• Pamela Wilkinson

Doe, a Deer, a Female Deer...

Have you noticed how many deer are around now? I live in a semi-rural setting and the sight of deer grazing on the front lawn is not uncommon, but they are all over the suburbs as well. When I lived off Suwanee Dam Rd, (in a very populated area,) the darned things came up a flight of stone stairs to eat the pansies on my front porch!

While pansy-eating deer are a trivial problem, the hazards they present to motorists are very real. I speak from personal experience. ​​In February 2014, we had visited one of the rental properties off Level Creek Rd and were headed home about dusk. One of the animals ran in front of us, and before I could warn my husband, "there is another," a second deer collided with the top of my windshield. She had attempted (and failed) to jump OVER the car to get across the road. My car was totaled, i ended up in the ER, and the deer got up and ran off! Thankfully, we were already slowing when we struck the deer, but if she had hit six inches lower, she would have come through the windshield. One or both of us could have been killed. I recently read that deer collisions spike between September and February, due to factors including mating season, a search for food, and shorter daylight hours. Deer are most active in early morning and at dusk, and unfortunately, these are the times of lowest visibility due to the angles of the sun. Keep the following in mind while driving to minimize the risks of sharing the roadways with deer.

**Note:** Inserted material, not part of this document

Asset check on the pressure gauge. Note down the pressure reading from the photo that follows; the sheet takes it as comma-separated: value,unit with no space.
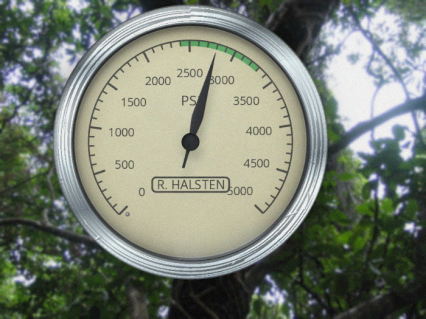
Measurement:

  • Deer rarely travel alone. If you see one deer, there are most likely 2-3 others nearby.

  • They are hard to see. They tend to dart randomly in front of cars, often waiting until the last moment before they jump.

  • Slow down when approaching a marshy area or wetlands, and when there are trees and brush obscuring the side of the road.

  • Keep your lights on bright if you are alone or in sparse traffic (except in fog or when there are oncoming cars.)

  • Be alert and on the look-out. Remember, deer travel in multiples!

  • Don't swerve off the road to avoid a collision. You may lose control of the car or even overturn.

Deer are graceful and beautiful, but they are not compatible with traffic (or gardens, but that's another story.) If you do have a collision, remember to take pictures as soon as you call 911 for assistance. These can be very helpful in filing an insurance claim.